[Start of Attachment]

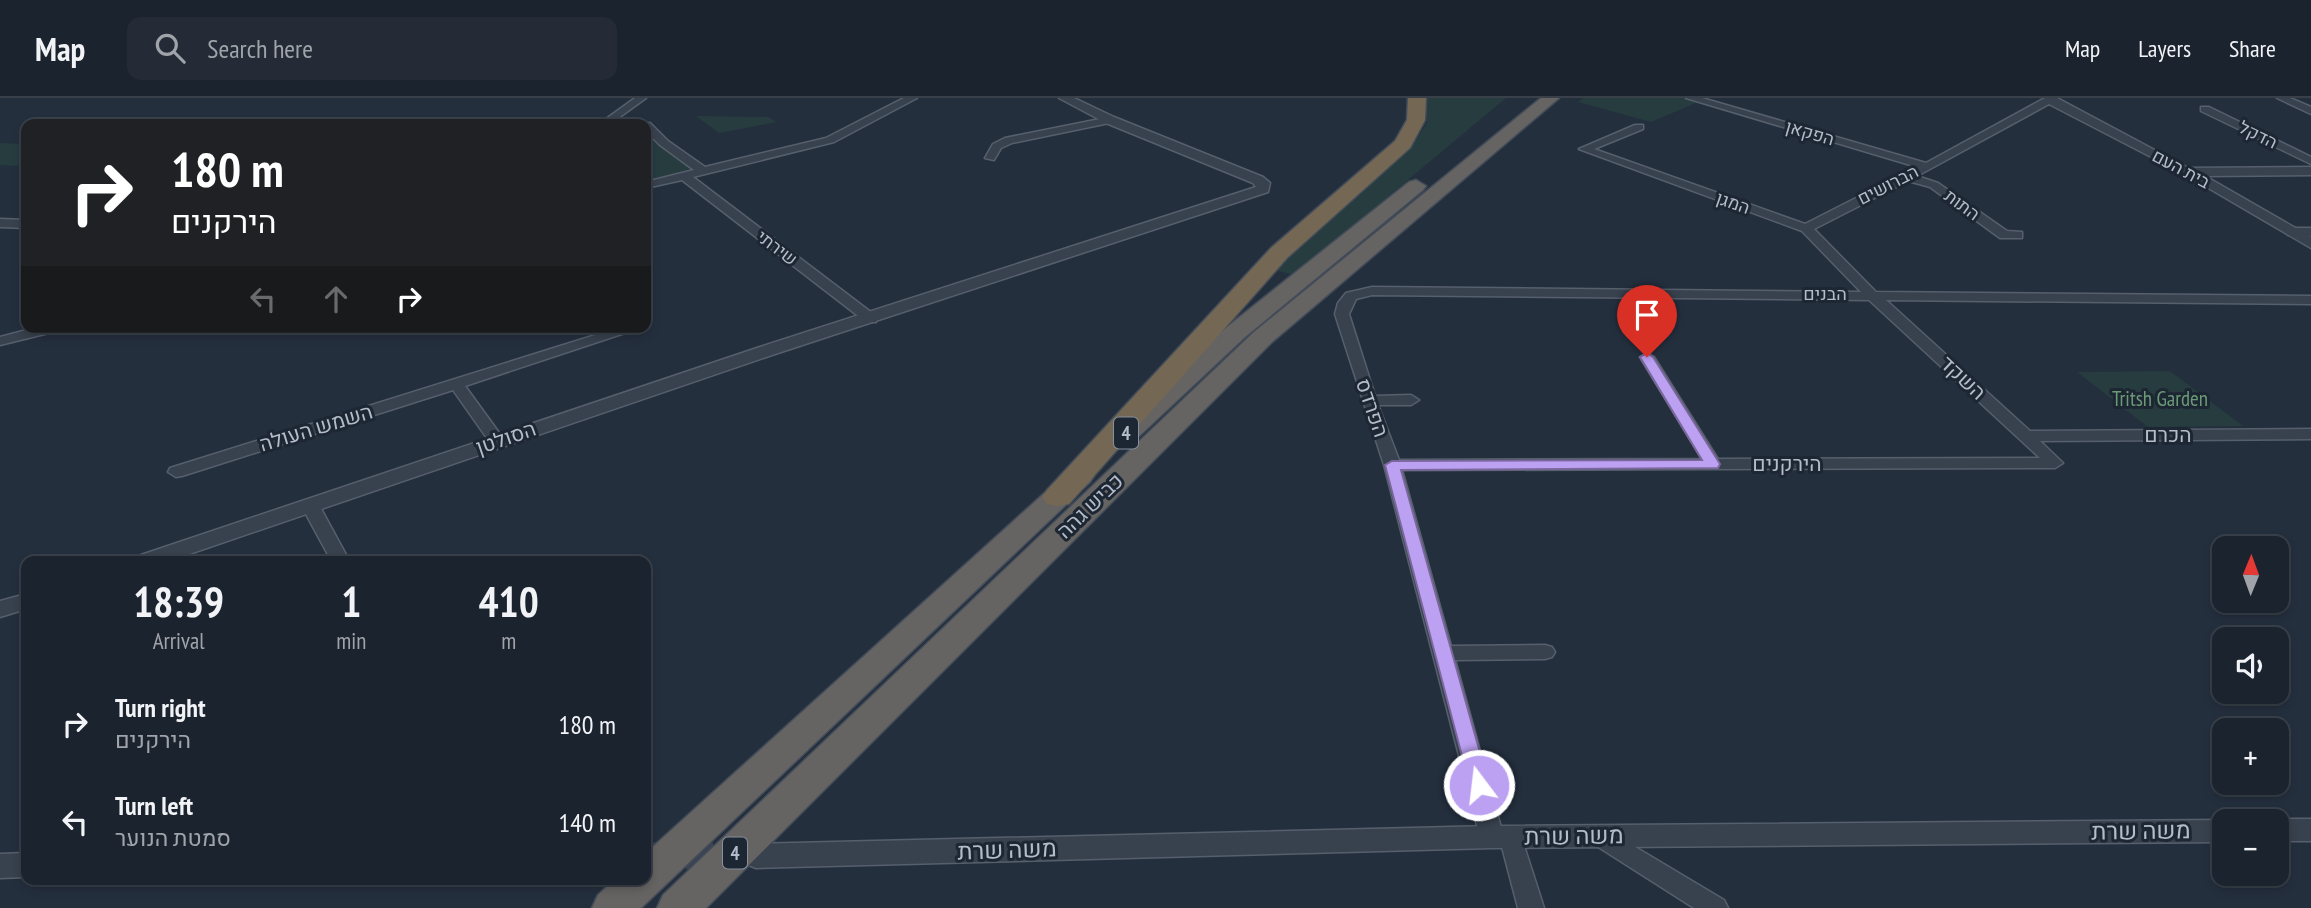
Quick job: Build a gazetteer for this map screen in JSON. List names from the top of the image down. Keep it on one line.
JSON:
{"streets":{"highway":["4","כביש גהה"],"street":["הפקאן","הדקל","בית העם","הברושים","המגן","התות","שירתי","הבנים","השקד","הפרדס","השמש העולה","הכרם","הסולטן","הירקנים","משה שרת"]},"crossings":[["הפקאן","הברושים"],["בית העם","הברושים"],["הברושים","המגן"],["הברושים","התות"],["שירתי","הסולטן"],["הבנים","השקד"],["הבנים","הפרדס"],["השקד","הכרם"],["השקד","הירקנים"],["הפרדס","הירקנים"],["הפרדס","משה שרת"]],"parks":["Tritsh Garden"],"north":"top","page":{"header":"Map","search":"Search here","nav":["Map","Layers","Share"],"turn":["180 m","הירקנים"],"map_buttons":["+","−"],"eta":["18:39","Arrival","1","min","410","m"],"list":[{"name":"Turn right","note":"הירקנים","value":"180 m"},{"name":"Turn left","note":"סמטת הנוער","value":"140 m"}]}}
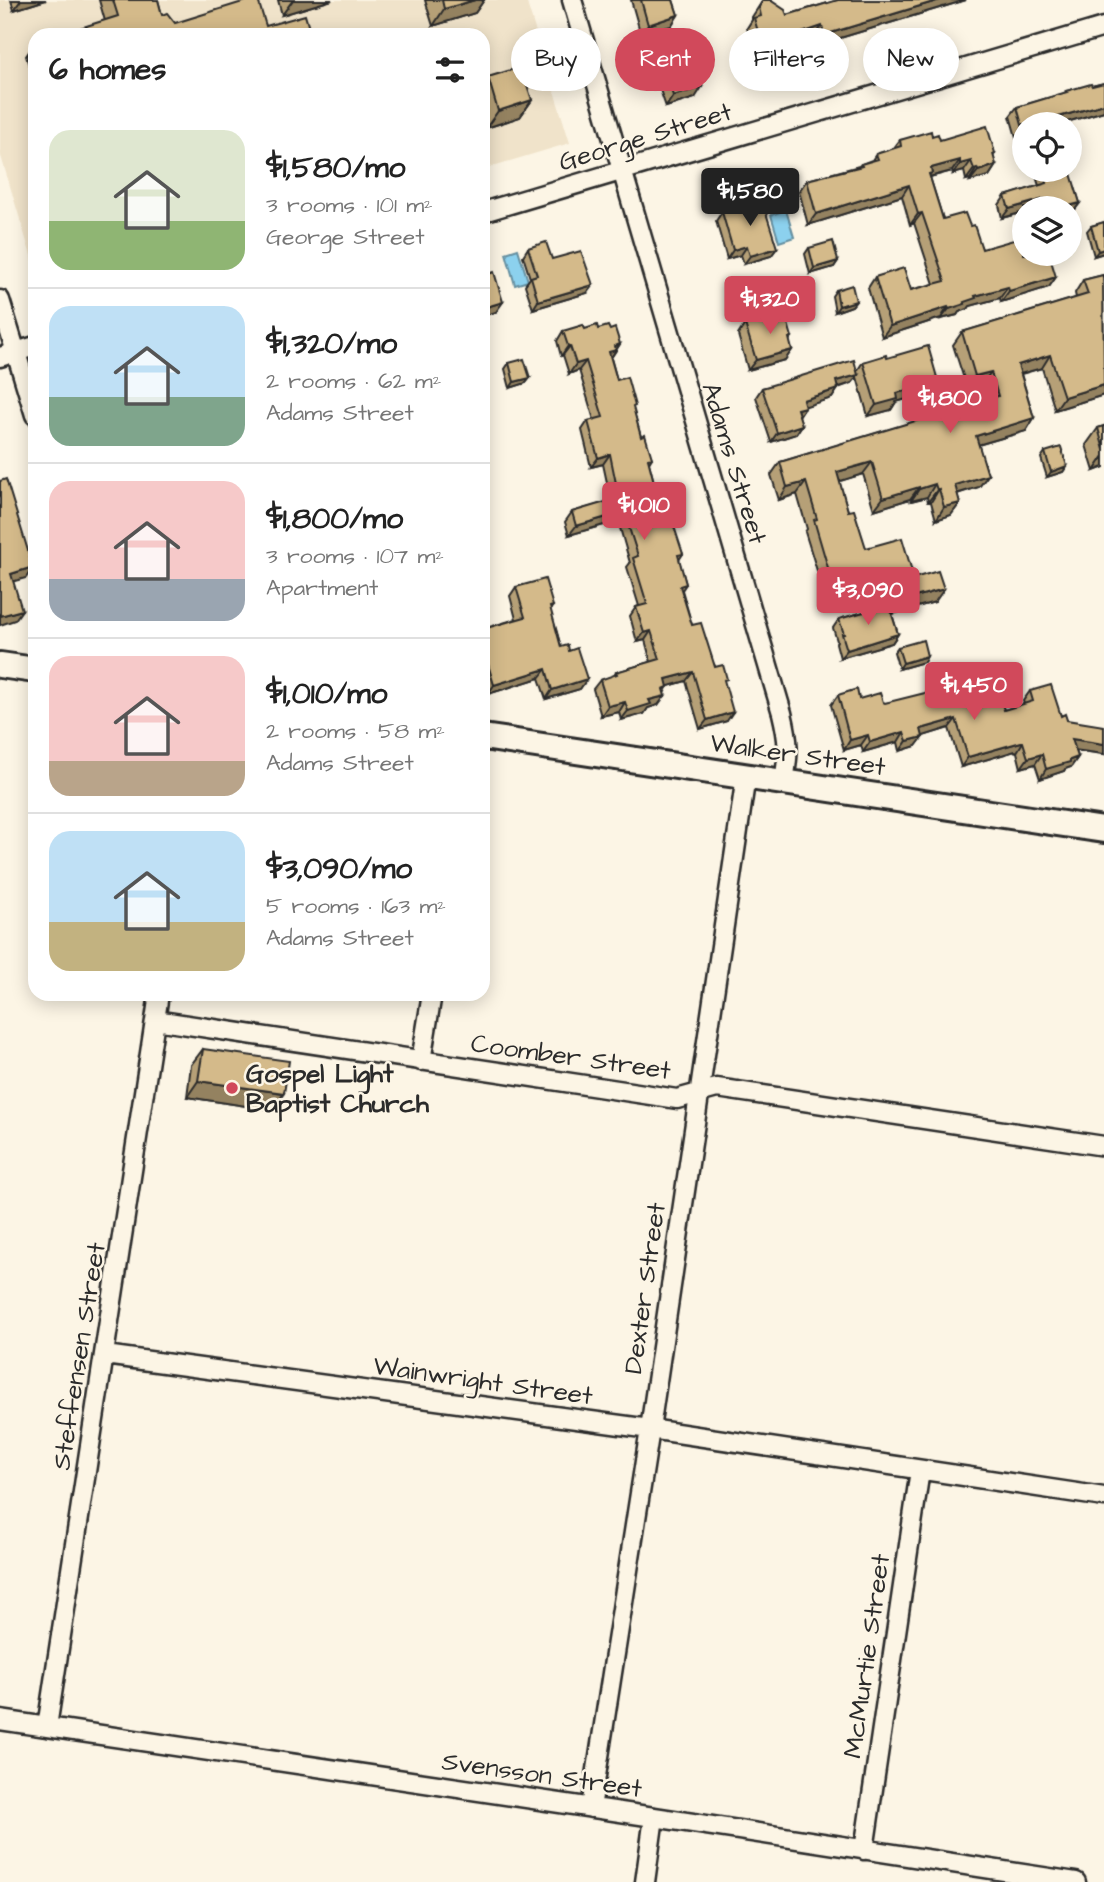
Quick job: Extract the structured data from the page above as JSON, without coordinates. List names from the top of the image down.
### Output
{
  "streets": {
    "main road": ["Walker Street"],
    "street": [
      "George Street",
      "Adams Street",
      "Coomber Street",
      "Dexter Street",
      "Steffensen Street",
      "Wainwright Street",
      "McMurtie Street",
      "Svensson Street"
    ]
  },
  "crossings": [
    ["George Street", "Adams Street"],
    ["Adams Street", "Walker Street"],
    ["Walker Street", "Dexter Street"],
    ["Coomber Street", "Dexter Street"],
    ["Coomber Street", "Steffensen Street"],
    ["Dexter Street", "Wainwright Street"],
    ["Dexter Street", "Svensson Street"],
    ["Steffensen Street", "Wainwright Street"],
    ["Steffensen Street", "Svensson Street"],
    ["Wainwright Street", "McMurtie Street"],
    ["McMurtie Street", "Svensson Street"]
  ],
  "places": ["Gospel Light Baptist Church"],
  "page": {
    "chip": [
      "Buy",
      "Rent",
      "Filters",
      "New"
    ],
    "heading": "6 homes",
    "list": [
      {
        "name": "$1,580/mo",
        "note": "3 rooms · 101 m² · George Street"
      },
      {
        "name": "$1,320/mo",
        "note": "2 rooms · 62 m² · Adams Street"
      },
      {
        "name": "$1,800/mo",
        "note": "3 rooms · 107 m² · Apartment"
      },
      {
        "name": "$1,010/mo",
        "note": "2 rooms · 58 m² · Adams Street"
      },
      {
        "name": "$3,090/mo",
        "note": "5 rooms · 163 m² · Adams Street"
      }
    ],
    "price": [
      "$1,580",
      "$1,320",
      "$1,800",
      "$1,010",
      "$3,090",
      "$1,450"
    ]
  }
}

[End of Attachment]

**YOUR INSTRUCTIONS:**
Each record must be returned exactly as it stands, and the images omitted.

**REPLY TO THE TASK:**
Quick job: Build a gazetteer for this map screen in JSON. List names from the top of the image down. Keep it on one line.
JSON:
{"streets":{"highway":["4","כביש גהה"],"street":["הפקאן","הדקל","בית העם","הברושים","המגן","התות","שירתי","הבנים","השקד","הפרדס","השמש העולה","הכרם","הסולטן","הירקנים","משה שרת"]},"crossings":[["הפקאן","הברושים"],["בית העם","הברושים"],["הברושים","המגן"],["הברושים","התות"],["שירתי","הסולטן"],["הבנים","השקד"],["הבנים","הפרדס"],["השקד","הכרם"],["השקד","הירקנים"],["הפרדס","הירקנים"],["הפרדס","משה שרת"]],"parks":["Tritsh Garden"],"north":"top","page":{"header":"Map","search":"Search here","nav":["Map","Layers","Share"],"turn":["180 m","הירקנים"],"map_buttons":["+","−"],"eta":["18:39","Arrival","1","min","410","m"],"list":[{"name":"Turn right","note":"הירקנים","value":"180 m"},{"name":"Turn left","note":"סמטת הנוער","value":"140 m"}]}}
Quick job: Extract the structured data from the page above as JSON, without coordinates. List names from the top of the image down.
### Output
{
  "streets": {
    "main road": ["Walker Street"],
    "street": [
      "George Street",
      "Adams Street",
      "Coomber Street",
      "Dexter Street",
      "Steffensen Street",
      "Wainwright Street",
      "McMurtie Street",
      "Svensson Street"
    ]
  },
  "crossings": [
    ["George Street", "Adams Street"],
    ["Adams Street", "Walker Street"],
    ["Walker Street", "Dexter Street"],
    ["Coomber Street", "Dexter Street"],
    ["Coomber Street", "Steffensen Street"],
    ["Dexter Street", "Wainwright Street"],
    ["Dexter Street", "Svensson Street"],
    ["Steffensen Street", "Wainwright Street"],
    ["Steffensen Street", "Svensson Street"],
    ["Wainwright Street", "McMurtie Street"],
    ["McMurtie Street", "Svensson Street"]
  ],
  "places": ["Gospel Light Baptist Church"],
  "page": {
    "chip": [
      "Buy",
      "Rent",
      "Filters",
      "New"
    ],
    "heading": "6 homes",
    "list": [
      {
        "name": "$1,580/mo",
        "note": "3 rooms · 101 m² · George Street"
      },
      {
        "name": "$1,320/mo",
        "note": "2 rooms · 62 m² · Adams Street"
      },
      {
        "name": "$1,800/mo",
        "note": "3 rooms · 107 m² · Apartment"
      },
      {
        "name": "$1,010/mo",
        "note": "2 rooms · 58 m² · Adams Street"
      },
      {
        "name": "$3,090/mo",
        "note": "5 rooms · 163 m² · Adams Street"
      }
    ],
    "price": [
      "$1,580",
      "$1,320",
      "$1,800",
      "$1,010",
      "$3,090",
      "$1,450"
    ]
  }
}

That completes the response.